Two recent events cast further perspective on Labor’s claims to care about the planet. The National Audit Office — scrutineer of central government performance — published a report questioning Labor’s claims to have reduced CO2 emissions in the last decade, saying that if the calculation properly included aviation and shipping, emissions have, in fact, increased. It now looks as if emissions reductions will have to be of the order of 80 to 90 percent if we are to avoid dangerous climate change.

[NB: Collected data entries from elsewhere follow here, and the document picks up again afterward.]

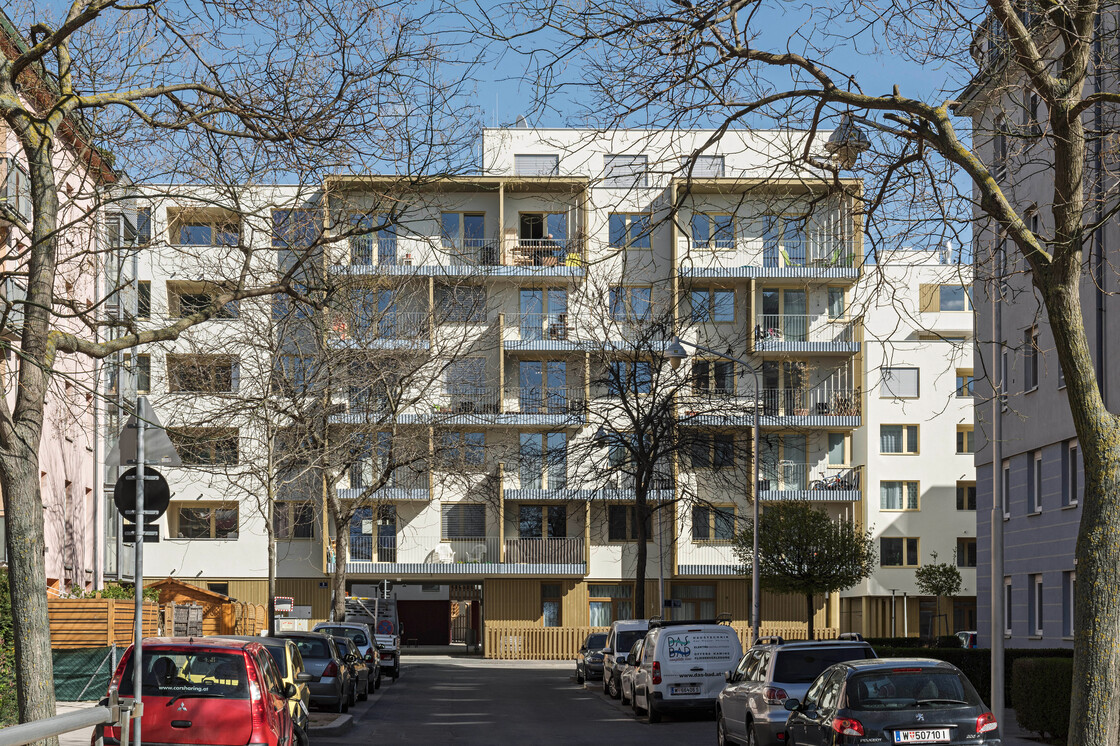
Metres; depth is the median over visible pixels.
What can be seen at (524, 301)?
window
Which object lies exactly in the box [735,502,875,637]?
tree
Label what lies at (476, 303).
window
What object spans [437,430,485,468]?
window
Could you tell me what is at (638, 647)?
silver car
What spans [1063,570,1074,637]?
window
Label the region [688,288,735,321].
window
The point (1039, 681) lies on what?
hedge
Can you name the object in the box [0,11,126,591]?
pink building
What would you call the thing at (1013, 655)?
hedge
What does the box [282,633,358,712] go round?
dark car
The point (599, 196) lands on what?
apartment building
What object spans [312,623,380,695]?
silver car
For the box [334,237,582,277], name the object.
balcony
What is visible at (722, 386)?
window
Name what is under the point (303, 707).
yellow car
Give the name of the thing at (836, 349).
balcony
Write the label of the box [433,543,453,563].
white chair
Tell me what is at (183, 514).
window
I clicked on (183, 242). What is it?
window
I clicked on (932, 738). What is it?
license plate
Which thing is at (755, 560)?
street lamp
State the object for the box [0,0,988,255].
sky
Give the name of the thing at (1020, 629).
grey building
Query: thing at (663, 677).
white van
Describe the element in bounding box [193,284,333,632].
bare tree
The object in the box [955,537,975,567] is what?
window
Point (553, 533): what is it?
window
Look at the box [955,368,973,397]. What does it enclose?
window
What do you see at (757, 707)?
silver suv
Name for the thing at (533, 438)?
window
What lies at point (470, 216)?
window
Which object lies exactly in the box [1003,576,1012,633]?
window
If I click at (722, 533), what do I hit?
window
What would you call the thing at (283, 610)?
traffic mirror
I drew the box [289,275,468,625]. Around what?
tree
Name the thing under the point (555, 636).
wooden fence
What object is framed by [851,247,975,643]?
white building
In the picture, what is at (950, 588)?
small tree
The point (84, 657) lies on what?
green fence
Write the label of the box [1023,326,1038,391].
window
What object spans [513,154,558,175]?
window
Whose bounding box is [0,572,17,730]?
shrub
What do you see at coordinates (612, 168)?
window
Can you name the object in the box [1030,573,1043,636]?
window
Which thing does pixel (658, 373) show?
bare tree
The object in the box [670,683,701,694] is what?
license plate
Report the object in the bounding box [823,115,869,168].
street lamp
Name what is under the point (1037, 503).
window
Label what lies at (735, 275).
balcony
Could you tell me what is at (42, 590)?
tree
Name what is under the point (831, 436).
window
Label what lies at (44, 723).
guardrail
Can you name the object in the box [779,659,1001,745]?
black car
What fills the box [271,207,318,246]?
window
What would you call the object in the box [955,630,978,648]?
parked car
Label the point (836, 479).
bicycle
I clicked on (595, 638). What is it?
dark car
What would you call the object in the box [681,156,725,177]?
window
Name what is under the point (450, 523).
window
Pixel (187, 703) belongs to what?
red car
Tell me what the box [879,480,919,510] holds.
window
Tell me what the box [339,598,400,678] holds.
truck
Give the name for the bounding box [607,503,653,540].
window
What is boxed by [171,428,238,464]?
window
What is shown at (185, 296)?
window
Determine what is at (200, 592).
wooden shed
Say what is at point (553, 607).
window
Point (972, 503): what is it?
window
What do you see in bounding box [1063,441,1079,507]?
window
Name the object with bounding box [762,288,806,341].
glass door
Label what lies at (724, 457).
window
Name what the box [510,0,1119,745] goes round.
tree
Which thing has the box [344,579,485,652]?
garage entrance
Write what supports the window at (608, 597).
in the apartment building at (599, 196)
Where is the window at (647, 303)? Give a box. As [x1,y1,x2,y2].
[608,285,652,322]
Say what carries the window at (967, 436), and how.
in the white building at (893, 362)
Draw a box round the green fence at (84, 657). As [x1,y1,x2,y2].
[51,646,118,703]
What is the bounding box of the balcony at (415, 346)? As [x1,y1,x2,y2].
[329,311,430,348]
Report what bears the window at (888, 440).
in the white building at (893, 362)
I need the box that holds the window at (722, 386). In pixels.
[692,358,734,394]
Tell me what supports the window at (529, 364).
in the apartment building at (599, 196)
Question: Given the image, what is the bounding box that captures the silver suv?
[715,635,877,745]
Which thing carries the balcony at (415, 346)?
attached to the apartment building at (599, 196)
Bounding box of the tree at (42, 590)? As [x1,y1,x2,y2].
[0,0,435,745]
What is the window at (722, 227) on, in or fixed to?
in the apartment building at (599, 196)
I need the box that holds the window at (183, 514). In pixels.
[173,502,239,538]
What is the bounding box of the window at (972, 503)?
[955,481,975,510]
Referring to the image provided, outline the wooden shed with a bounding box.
[141,578,260,637]
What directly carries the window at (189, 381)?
in the apartment building at (599, 196)
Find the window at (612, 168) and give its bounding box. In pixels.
[602,154,647,187]
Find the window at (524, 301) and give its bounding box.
[519,287,567,339]
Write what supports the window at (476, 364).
in the apartment building at (599, 196)
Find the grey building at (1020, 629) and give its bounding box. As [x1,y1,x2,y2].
[959,0,1119,654]
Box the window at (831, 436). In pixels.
[826,432,850,465]
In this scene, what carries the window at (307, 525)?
in the apartment building at (599, 196)
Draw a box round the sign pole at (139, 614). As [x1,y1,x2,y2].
[132,403,145,745]
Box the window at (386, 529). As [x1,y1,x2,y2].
[350,506,396,560]
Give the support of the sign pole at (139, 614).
on the ground
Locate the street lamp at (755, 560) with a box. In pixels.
[667,339,761,629]
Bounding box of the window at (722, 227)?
[691,213,735,248]
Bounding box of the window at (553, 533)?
[518,504,567,538]
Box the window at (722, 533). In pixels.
[693,505,735,541]
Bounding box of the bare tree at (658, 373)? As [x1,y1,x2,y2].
[565,291,742,619]
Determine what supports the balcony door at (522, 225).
in the apartment building at (599, 196)
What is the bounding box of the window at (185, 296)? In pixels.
[166,282,241,318]
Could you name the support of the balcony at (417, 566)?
attached to the apartment building at (599, 196)
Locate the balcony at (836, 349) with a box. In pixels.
[752,314,861,353]
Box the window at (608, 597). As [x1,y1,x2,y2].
[587,583,634,626]
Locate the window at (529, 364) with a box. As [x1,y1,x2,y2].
[519,359,567,412]
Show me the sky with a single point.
(507, 72)
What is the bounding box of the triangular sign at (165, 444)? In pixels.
[106,396,178,464]
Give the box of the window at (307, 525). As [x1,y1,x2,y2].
[272,501,314,538]
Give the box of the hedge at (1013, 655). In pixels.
[860,639,1077,700]
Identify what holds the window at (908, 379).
in the white building at (893, 362)
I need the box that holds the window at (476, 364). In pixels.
[444,358,487,403]
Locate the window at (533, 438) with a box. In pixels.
[520,431,567,490]
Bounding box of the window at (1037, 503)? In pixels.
[1029,449,1042,513]
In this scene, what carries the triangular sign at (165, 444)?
attached to the sign pole at (139, 614)
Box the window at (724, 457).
[688,431,737,468]
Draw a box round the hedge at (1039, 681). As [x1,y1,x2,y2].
[1009,655,1075,742]
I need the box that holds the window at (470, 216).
[440,211,484,257]
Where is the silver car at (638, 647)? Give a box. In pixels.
[620,636,646,704]
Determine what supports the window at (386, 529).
in the apartment building at (599, 196)
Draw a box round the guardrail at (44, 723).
[1,693,140,745]
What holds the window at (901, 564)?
in the white building at (893, 362)
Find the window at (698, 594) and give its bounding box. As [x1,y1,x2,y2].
[671,583,718,619]
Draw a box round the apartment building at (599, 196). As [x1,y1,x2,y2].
[112,127,864,651]
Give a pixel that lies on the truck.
(389, 642)
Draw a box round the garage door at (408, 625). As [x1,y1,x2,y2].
[397,599,451,646]
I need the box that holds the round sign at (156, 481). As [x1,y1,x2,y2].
[114,466,170,519]
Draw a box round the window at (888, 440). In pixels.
[880,424,919,453]
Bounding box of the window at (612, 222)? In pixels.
[608,213,651,248]
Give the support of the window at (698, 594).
in the apartment building at (599, 196)
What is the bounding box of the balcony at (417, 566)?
[340,536,586,574]
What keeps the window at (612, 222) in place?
in the apartment building at (599, 196)
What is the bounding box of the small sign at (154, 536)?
[121,524,160,541]
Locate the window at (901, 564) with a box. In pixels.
[880,536,920,566]
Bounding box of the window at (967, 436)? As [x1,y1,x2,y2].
[955,424,973,451]
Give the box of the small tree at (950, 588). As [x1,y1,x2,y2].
[914,558,963,641]
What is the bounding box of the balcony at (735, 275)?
[675,229,861,280]
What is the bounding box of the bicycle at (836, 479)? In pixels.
[812,469,851,489]
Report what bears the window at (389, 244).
in the apartment building at (599, 196)
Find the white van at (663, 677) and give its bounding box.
[631,619,740,721]
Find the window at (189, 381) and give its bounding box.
[165,354,237,392]
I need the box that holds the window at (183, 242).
[169,209,241,245]
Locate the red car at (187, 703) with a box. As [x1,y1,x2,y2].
[104,637,301,745]
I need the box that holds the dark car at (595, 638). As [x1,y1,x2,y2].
[576,633,607,684]
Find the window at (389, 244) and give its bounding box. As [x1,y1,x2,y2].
[352,212,397,264]
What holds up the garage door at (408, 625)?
in the apartment building at (599, 196)
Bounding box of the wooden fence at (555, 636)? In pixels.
[485,623,840,658]
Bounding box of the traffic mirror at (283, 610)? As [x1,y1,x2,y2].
[273,596,294,614]
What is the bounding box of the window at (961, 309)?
[918,284,970,311]
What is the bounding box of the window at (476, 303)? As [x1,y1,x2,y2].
[436,283,485,322]
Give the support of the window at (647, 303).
in the apartment building at (599, 196)
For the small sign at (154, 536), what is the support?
attached to the sign pole at (139, 614)
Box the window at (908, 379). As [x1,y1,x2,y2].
[879,367,919,397]
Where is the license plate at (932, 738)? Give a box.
[892,728,951,743]
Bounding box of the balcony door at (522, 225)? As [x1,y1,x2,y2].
[519,211,565,265]
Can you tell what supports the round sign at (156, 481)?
attached to the sign pole at (139, 614)
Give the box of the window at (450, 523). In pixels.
[441,503,486,538]
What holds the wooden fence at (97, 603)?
on the ground
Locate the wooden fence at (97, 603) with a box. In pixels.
[48,595,160,649]
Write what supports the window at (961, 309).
in the white building at (893, 362)
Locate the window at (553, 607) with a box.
[541,583,562,626]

So in early March, when Alistair Darling, Brown’s replacement at the Treasury, delivered his first budget, expectations were high, especially given the government’s own trailing of the budget as a milestone in the greening of the economy. And sure, there were some nice green touches. A one-off showroom tax on the most polluting vehicles, a hike on vehicle fuel duty (delayed because of other energy cost increases), and a promised rejig of Air Passenger Duty to encourage full planes — are all welcome. But commentators soon spotted that Darling’s measures to boost the economy tend to come in with immediate effect, whilst anything for the environment gets put off to a future date. Even the chancellor’s fashionable announcement to get tough on plastic bags (a talismanic environmental issue here in the U.K.) is a threat of legislation in 2009 if voluntary schemes don’t deliver. The delays cast doubt on the true intention. Putting off the fuel-duty hike until it is affordable is difficult to present as demand management, and with the government hell-bent on expansion of airports and new runways, the expected increase in receipts from aviation — 10 percent by 2010 — also looks more like milking the cow than going vegetarian. Not much of a step forward, was the collective verdict.

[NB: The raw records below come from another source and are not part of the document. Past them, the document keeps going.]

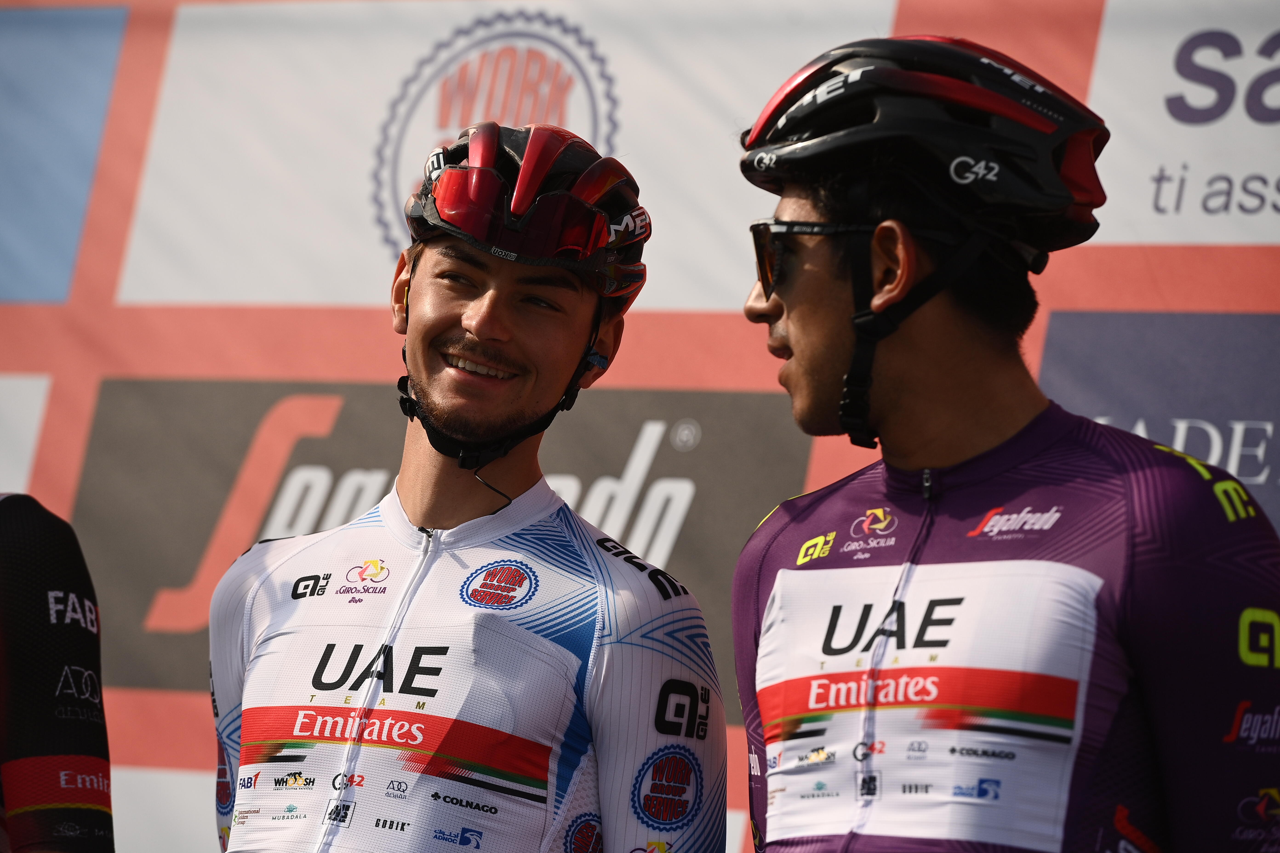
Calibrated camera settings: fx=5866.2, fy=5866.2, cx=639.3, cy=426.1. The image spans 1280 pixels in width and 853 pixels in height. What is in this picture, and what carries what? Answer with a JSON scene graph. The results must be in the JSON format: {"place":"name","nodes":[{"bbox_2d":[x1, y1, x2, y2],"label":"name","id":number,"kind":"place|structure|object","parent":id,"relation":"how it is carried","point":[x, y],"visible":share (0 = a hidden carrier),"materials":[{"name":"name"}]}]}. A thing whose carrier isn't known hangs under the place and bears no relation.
{"place":"outdoors","nodes":[
{"label":"outdoors","id":0,"kind":"place"},
{"bbox_2d":[0,0,1279,852],"label":"wall","id":1,"kind":"structure","parent":0,"point":[354,327],"materials":[{"name":"red"}]},
{"bbox_2d":[0,374,52,494],"label":"white banner","id":2,"kind":"object","parent":1,"relation":"attached to","point":[38,399],"visible":0.86,"materials":[{"name":"white fabric"}]},
{"bbox_2d":[0,4,126,303],"label":"blue panel","id":3,"kind":"object","parent":1,"relation":"attached to","point":[101,31],"visible":0.96,"materials":[{"name":"blue fabric"}]},
{"bbox_2d":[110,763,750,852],"label":"white banner","id":4,"kind":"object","parent":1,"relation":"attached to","point":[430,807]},
{"bbox_2d":[74,375,809,697],"label":"banner","id":5,"kind":"object","parent":1,"relation":"attached to","point":[329,466],"visible":0.4,"materials":[{"name":"grey fabric"}]},
{"bbox_2d":[111,0,888,310],"label":"banner","id":6,"kind":"object","parent":1,"relation":"attached to","point":[404,192],"visible":0.58,"materials":[{"name":"white fabric"}]},
{"bbox_2d":[1034,308,1279,534],"label":"banner","id":7,"kind":"object","parent":1,"relation":"attached to","point":[1241,476],"visible":0.5,"materials":[{"name":"fabric"}]},
{"bbox_2d":[1090,0,1279,243],"label":"banner","id":8,"kind":"object","parent":1,"relation":"attached to","point":[1183,207],"visible":0.87,"materials":[{"name":"white fabric"}]},
{"label":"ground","id":9,"kind":"structure","parent":0},
{"bbox_2d":[0,493,112,852],"label":"person","id":10,"kind":"object","parent":9,"relation":"on","point":[48,578],"visible":1},
{"bbox_2d":[209,114,725,852],"label":"man","id":11,"kind":"object","parent":9,"relation":"on","point":[564,352],"visible":1},
{"bbox_2d":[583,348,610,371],"label":"earbud","id":12,"kind":"object","parent":11,"relation":"attached to","point":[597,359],"visible":0.6,"materials":[{"name":"blue"}]},
{"bbox_2d":[727,29,1279,852],"label":"man","id":13,"kind":"object","parent":9,"relation":"on","point":[827,309],"visible":1}
]}

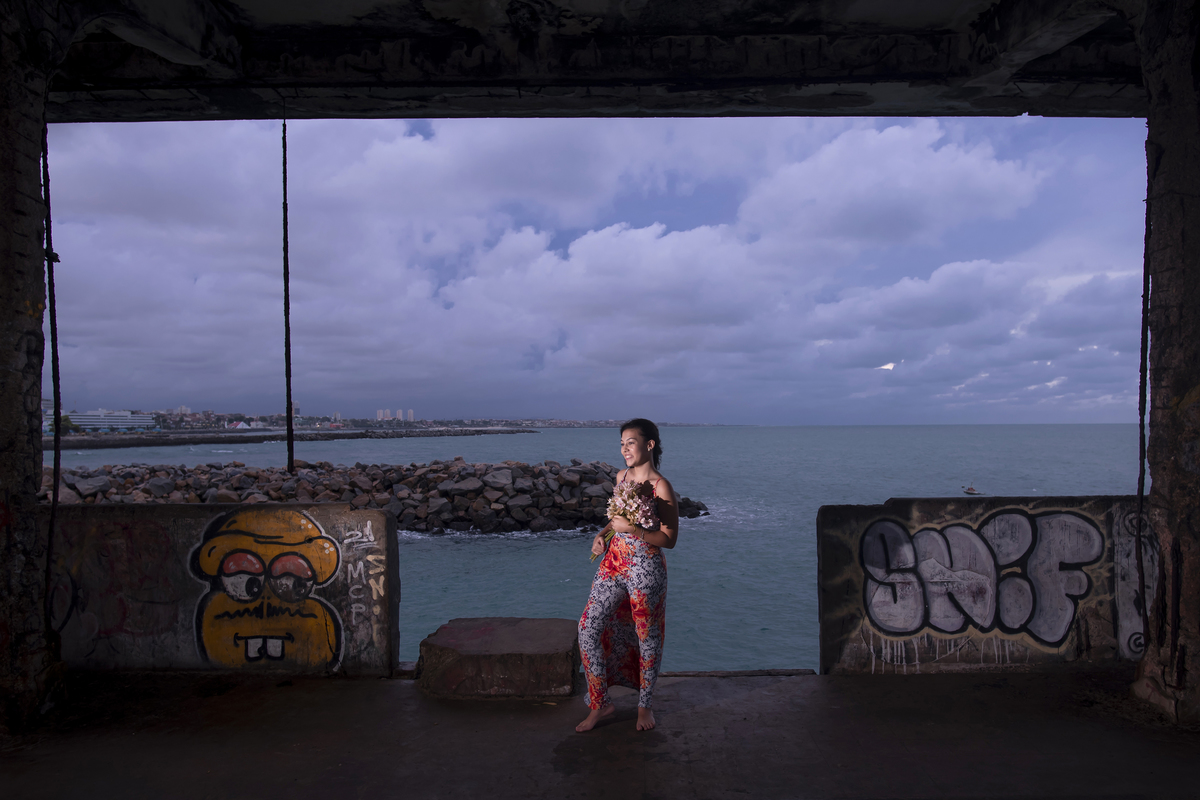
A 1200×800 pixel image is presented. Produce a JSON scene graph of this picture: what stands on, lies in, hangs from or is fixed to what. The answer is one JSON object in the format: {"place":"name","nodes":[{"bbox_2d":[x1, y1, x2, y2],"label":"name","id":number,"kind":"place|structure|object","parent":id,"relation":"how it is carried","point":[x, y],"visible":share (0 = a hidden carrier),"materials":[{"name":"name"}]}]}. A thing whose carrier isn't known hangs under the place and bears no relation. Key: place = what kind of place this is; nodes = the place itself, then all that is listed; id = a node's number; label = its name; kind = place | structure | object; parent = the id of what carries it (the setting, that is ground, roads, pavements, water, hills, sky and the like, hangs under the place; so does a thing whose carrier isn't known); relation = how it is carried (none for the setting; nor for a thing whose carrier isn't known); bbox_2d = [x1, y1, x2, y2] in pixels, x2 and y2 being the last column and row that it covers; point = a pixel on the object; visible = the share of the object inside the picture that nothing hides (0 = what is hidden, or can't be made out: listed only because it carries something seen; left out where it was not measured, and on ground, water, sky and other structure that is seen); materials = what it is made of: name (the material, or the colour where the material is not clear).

A few days later, the U.K. Sustainable Development Commission published its annual assessment of the progress government had made on its own sustainability targets. Poor, is the short version, with two-thirds of government departments not on track to hit their CO2 reduction targets, and not much progress over similar dismal showings in previous years. Commission Chair Jonathon Porritt declared the assessment “so depressing I hate having to comment on it,” and another case of the government’s “systemic hypocrisy,” aka, “criticizing everyone else but barely lifting a finger oneself.”

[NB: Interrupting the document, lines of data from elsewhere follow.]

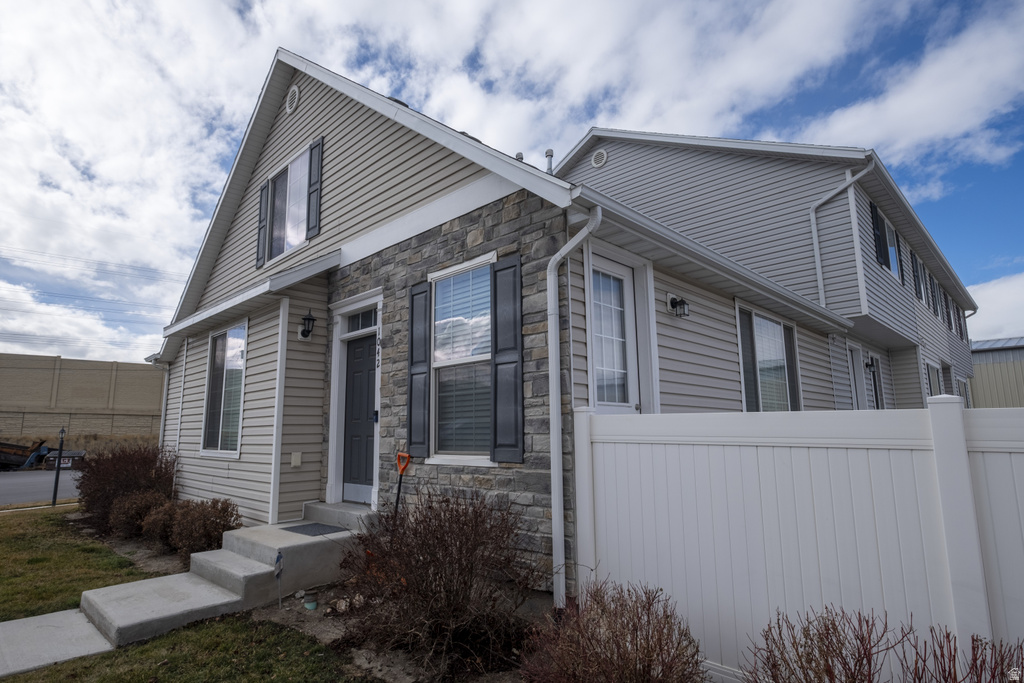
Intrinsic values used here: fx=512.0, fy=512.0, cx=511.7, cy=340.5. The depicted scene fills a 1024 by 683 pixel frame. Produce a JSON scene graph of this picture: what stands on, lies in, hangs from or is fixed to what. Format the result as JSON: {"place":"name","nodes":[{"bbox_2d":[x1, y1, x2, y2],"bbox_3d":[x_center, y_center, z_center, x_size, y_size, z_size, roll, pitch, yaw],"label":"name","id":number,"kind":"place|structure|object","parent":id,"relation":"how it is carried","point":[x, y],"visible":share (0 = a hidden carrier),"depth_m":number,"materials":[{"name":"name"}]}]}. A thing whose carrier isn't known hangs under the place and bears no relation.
{"place":"outdoors","nodes":[
{"label":"outdoors","id":0,"kind":"place"},
{"bbox_2d":[0,469,83,504],"label":"road","id":1,"kind":"structure","parent":0,"point":[11,484],"materials":[{"name":"grey asphalt"}]},
{"bbox_2d":[0,439,51,470],"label":"trailer","id":2,"kind":"object","parent":1,"relation":"on","point":[7,456],"visible":0.97,"depth_m":19.53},
{"bbox_2d":[41,449,86,470],"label":"dumpster","id":3,"kind":"object","parent":1,"relation":"on","point":[65,456],"visible":0.74,"depth_m":19.70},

This last remark now sounds prophetic given the latest ruse, in which Britain is lobbying the E.U. to change the rules governing renewable energy targets to make it easier for the U.K. to fulfill its commitment. We’re so far behind, it seems, that we want investments made overseas in renewables to count towards our targets. Impressive stuff.

All a bit embarrassing, you might think. But even a track record as uninspiring as this can be reinterpreted as a platform for future greatness if you have enough self-belief. Along with his ambition to become E.U. president, Tony Blair is now easing himself into a role as the world’s climate change envoy, a move which has attracted some skepticism in the U.K. Blair, remember, is the man who said last year that he wouldn’t be cutting down on his long-haul flying and thought it was “a bit impractical” for the public to do it, either.

Any real leadership on climate change is to be welcomed, but the question is whether a leader so steeped in the idea of material consumption as the path to progress is a credible candidate to take us back from the brink. New Labor has always seen the environmental degradation that comes with affluence as an irritating side effect of a basically sound approach, and waits for a technical fix rather than considering the possibility that it might be a fundamental commentary on the way we live. Let’s hope that Blair can find a formula that gives him a more compelling legacy on climate change.

For now, Darling’s budget shows that, for this government, once again, tackling the greatest challenge facing humanity will just have to wait until it’s more convenient — or too late.